床を三度跳ねて、円筒に背中から激突する。
「がっ……!」
「ハッ、無様だな! 何が変わったわけでもない、そして負傷も加わっているというのに! なぜこの私の前に立とうと思うのだ!?」
「……っ」
冷却霧の外縁で、ニードルは針を起立させたまま停止していた。
「入れ……ません」
彼女の声は、初めて笑っていなかった。
(私の動体視力が追いついていない……! 二人の動きが速すぎて……!)
『ニードル、どうした!? 援護は!?』
「カーバンクル様は、隙を見て援護しろとおっしゃいました。しかしその隙が、生まれません……!」
彼女は歯を噛んだ。
「あの二人、互いの隙を潰すのが速すぎる。私が入る余地が存在しない……!」
『チッ……! だが、それじゃまた負ける……! ちょっと待て、なにか考える!』
カーバンクルは円筒に背を預けたまま立ち上がった。
口の端から血が垂れている。彼女はそれを袖で拭わず、そのまま構え直した。
「ペルソナ……」
「ほう。まだ喋る余裕があるのか」
「考えてたんだ。あなたが前に言ったこと」
ペルソナの動きが、わずかに止まった。
——お前はもう人間ではない。
二週間前、彼女がカーバンクルを地に伏せさせた時に投げた言葉だった。
「言われた時、否定できなかった。依頼が来て、条件を照合して、対象を処理して、次に移る。街の向こうにデータとクローンを飛ばして、何件も同時に処理して……。たしかに私は、システムになりかけてたよ」
彼女は一歩前へ出た。
「でも。そのシステムが失敗した結果があなたなんだよね」
ペルソナの眉が苛立たしげに動いた。
「私が人間をやめかけたから、あなたが生まれた。あなたが生まれたから、街が四十七分後に壊される」
そして、もう一歩。
「だから決めた。私は――人間に戻る」
「戻る、だと?」
ペルソナの声が、初めて硬くなった。
「馬鹿なことを。それで何の役に立つ? 人間に戻った気分になったからなんだ?」
「役に立たなくていいんだよ」
カーバンクルは少しだけ笑った。
本当に少しだけだった。口の端が二ミリ上がった程度の、ほとんど誰にも見えない変化。
「ダリオが言ってた。人間一人でやれることには限度があるって」
「その結果が、その役立たずの棒立ち女と、指を咥えて眺める外国のハッカーか」
「そう。あなたが必要としなかった――もしくは、求めても得られなかったもの」
ペルソナの呼吸が一拍止まった。
それは動揺とも違う。もっと単純な、聞き入るという動作に過ぎなかったのだろう。
たしかにペルソナは、最初は仲間を求めていた。
一人で秩序を破壊するのを面倒がったというだけだが、テンパードというギャングを乗っ取り、クローンの餌でアウトローたちをまとめ上げていた。
だがそれは失われた。
同時に、人間に期待するのをやめて、そして余命を知った。
「私が――貴様が何を」
その一拍。
『今だ!』
ショウの声が回線を裂いた。
天井の消火系統が一斉に開いた。
彼が三十秒前から権限を掘り返していた、旧式の粉末消火装置。
白い粉が滝のように降り注ぎ、ペルソナの視界を面で潰す。
「なにッ!?」
そして、粉の壁の中を——ニードルは呼吸を止めて突っ込んだ。
視界は捨てた。
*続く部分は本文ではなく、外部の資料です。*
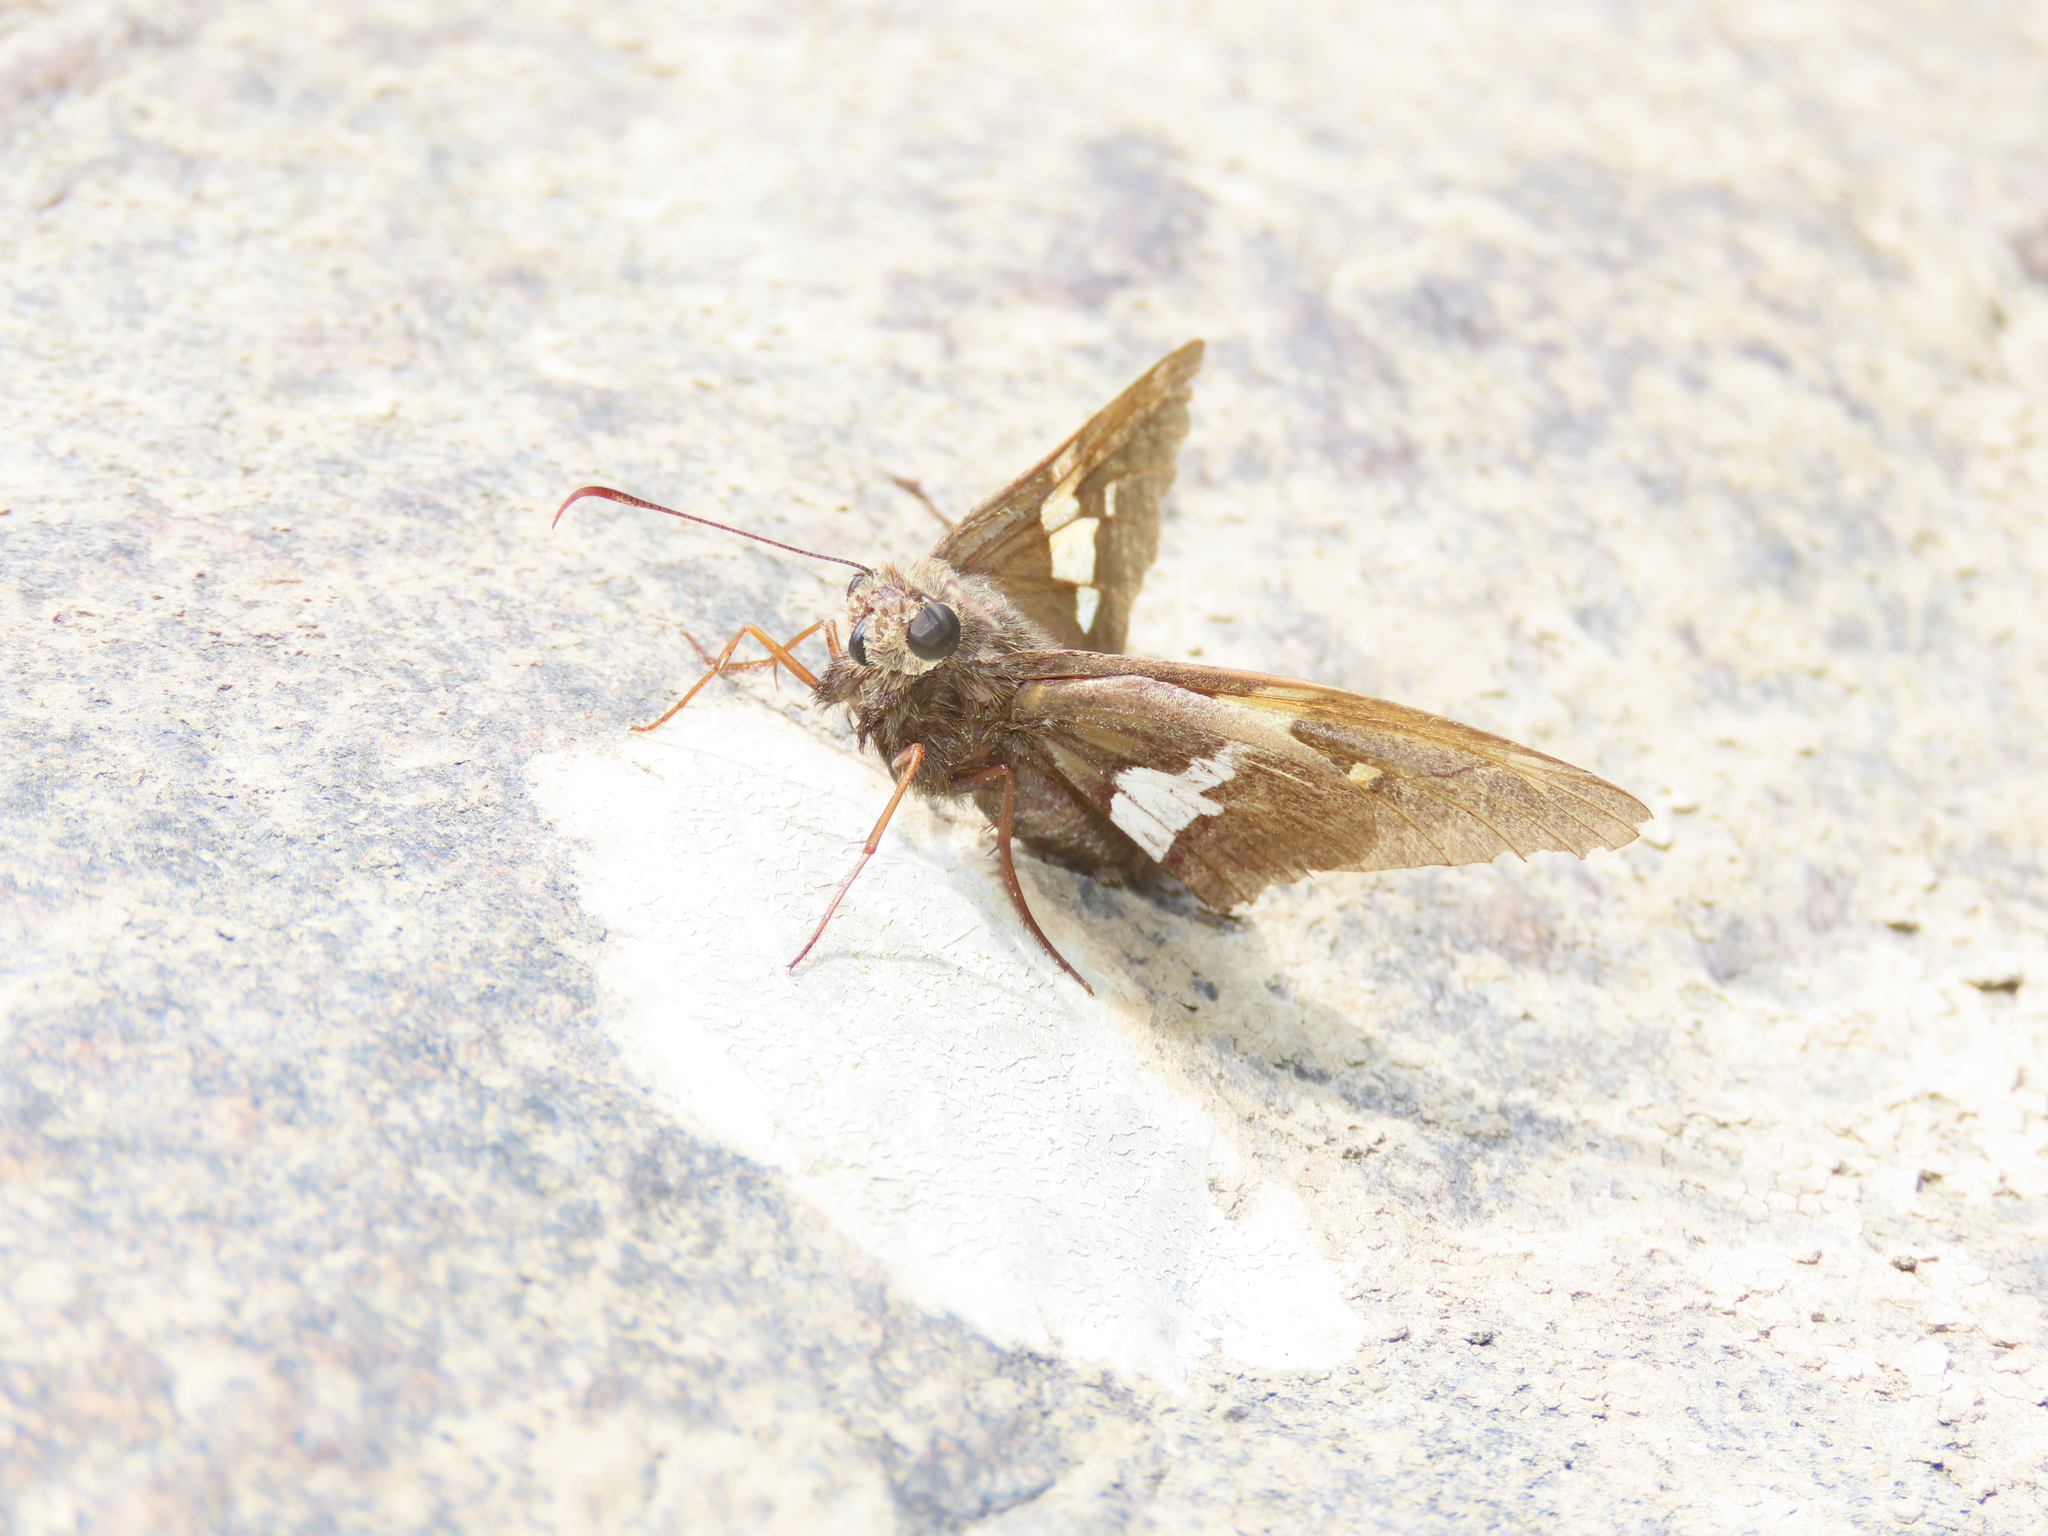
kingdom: Animalia
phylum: Arthropoda
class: Insecta
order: Lepidoptera
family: Hesperiidae
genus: Epargyreus
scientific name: Epargyreus clarus
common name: Silver-spotted skipper
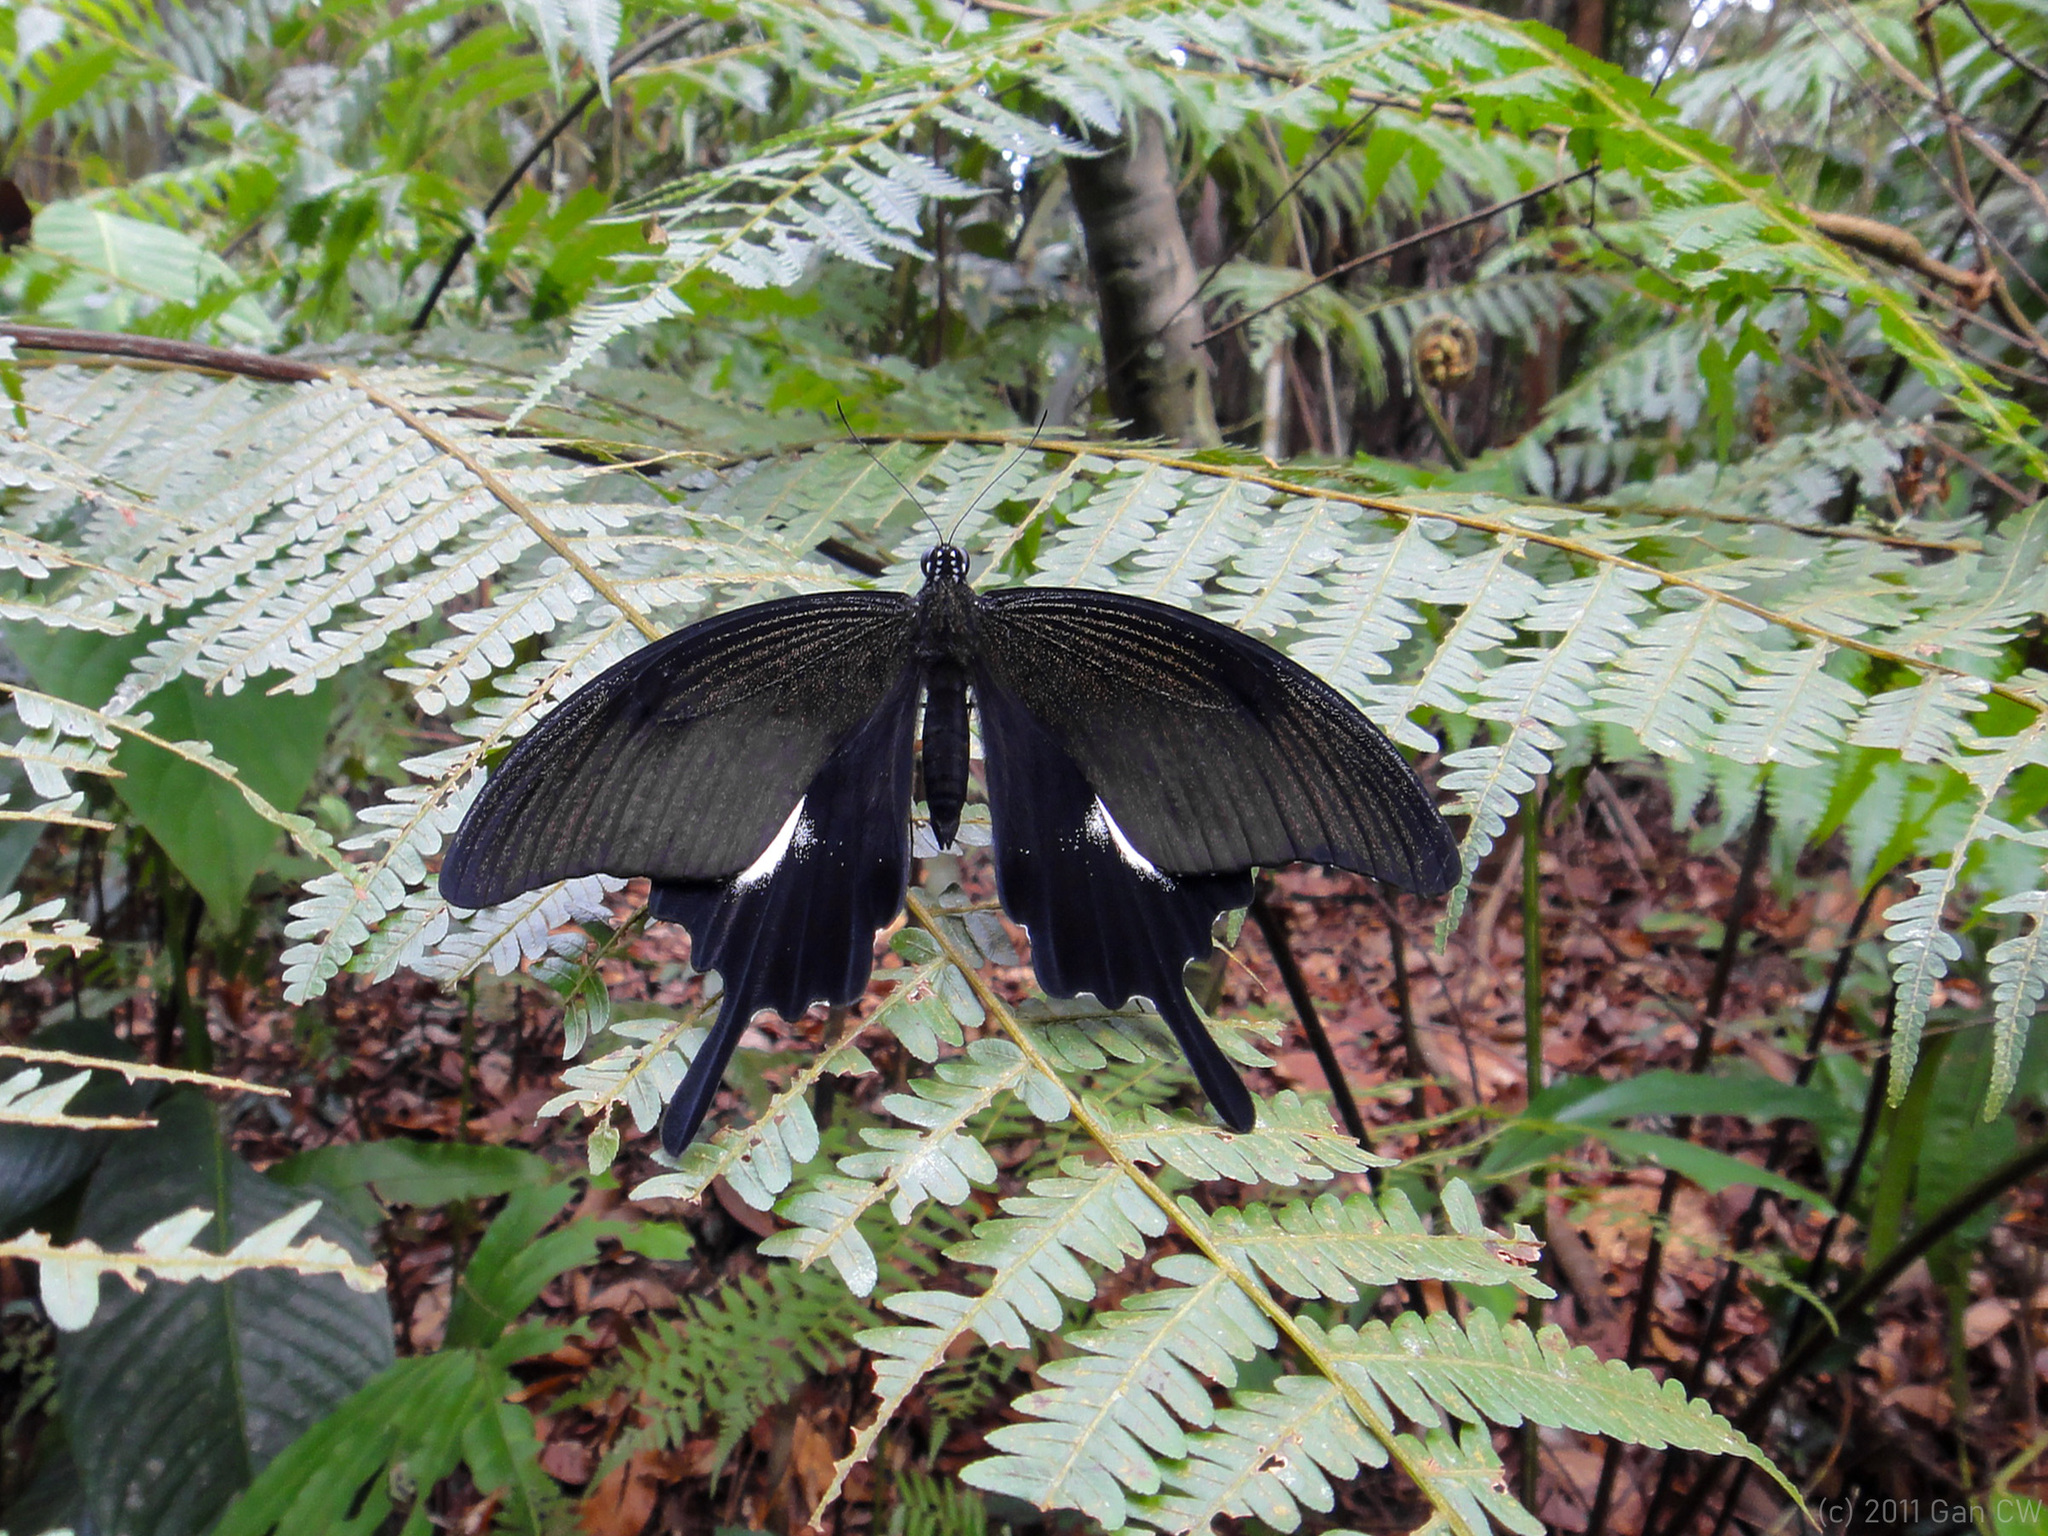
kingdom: Animalia
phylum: Arthropoda
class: Insecta
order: Lepidoptera
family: Papilionidae
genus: Papilio
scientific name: Papilio iswara
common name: Great helen swallowtail
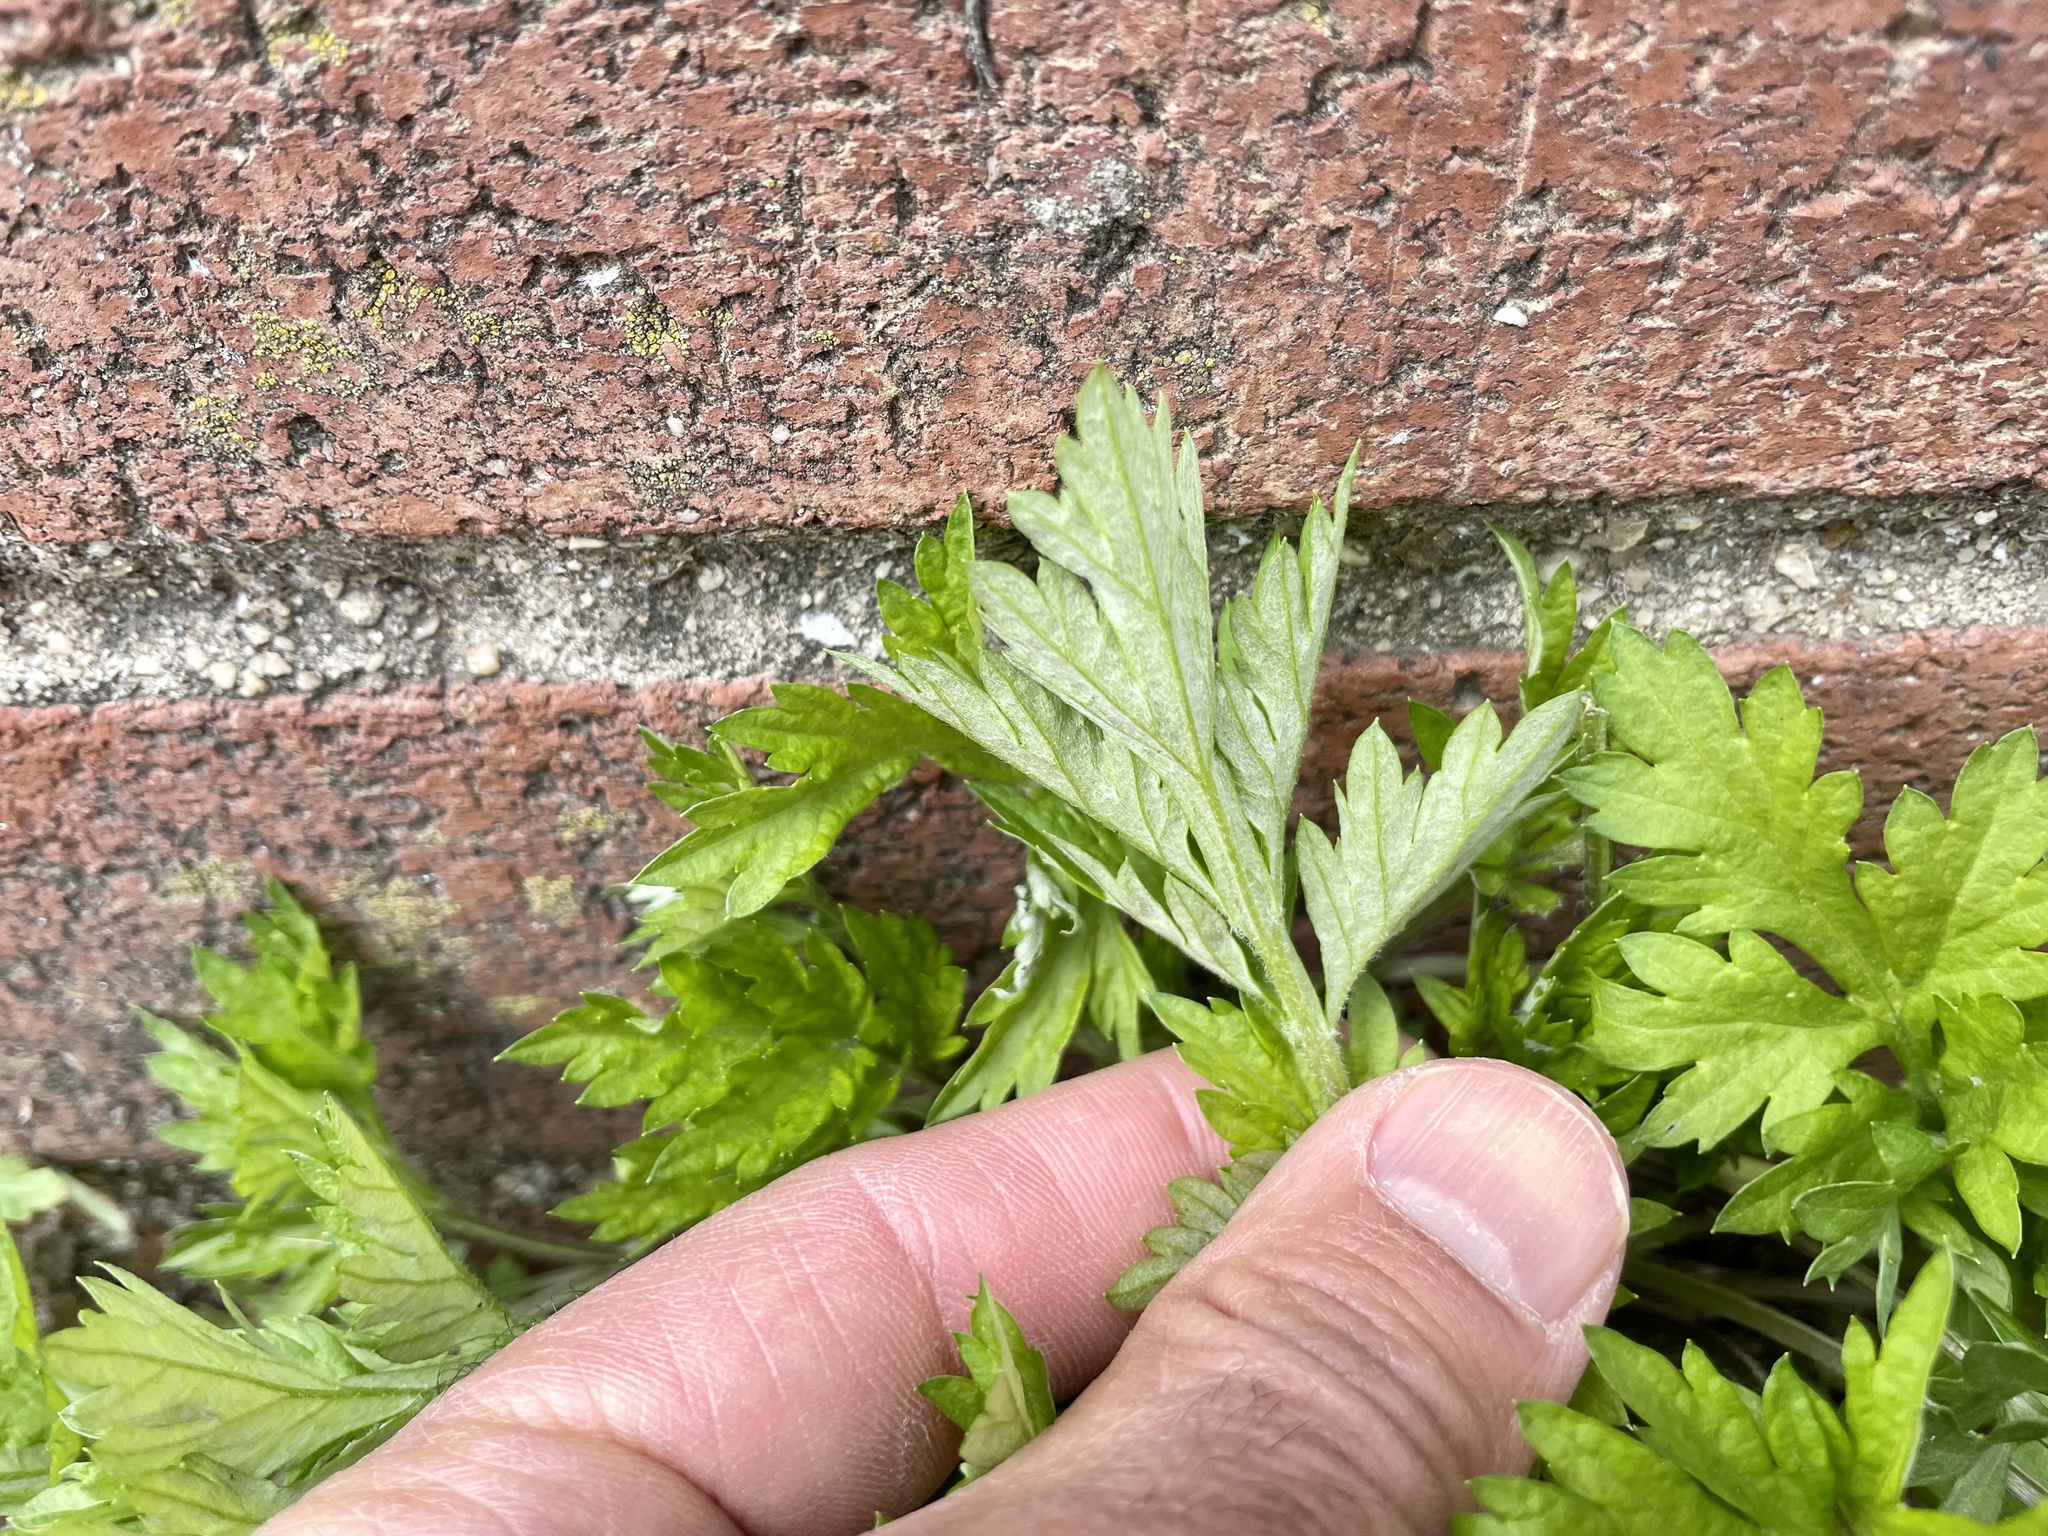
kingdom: Plantae
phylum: Tracheophyta
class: Magnoliopsida
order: Asterales
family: Asteraceae
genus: Artemisia
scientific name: Artemisia vulgaris
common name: Mugwort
代わりにショウが彼女の装甲に直接、座標を打ち込んでいる。
目ではなく、背骨に直接届く信号として。
『右、二歩、下、四十五度!』
四百二十六本の針が、粉の中で一斉に起立した。
視界ゼロの空間で、ニードルは一切の躊躇なく突進する。
「——ここです!」
「……!」
ペルソナが振り向いた時、既にニードルの針山は眼前にあった。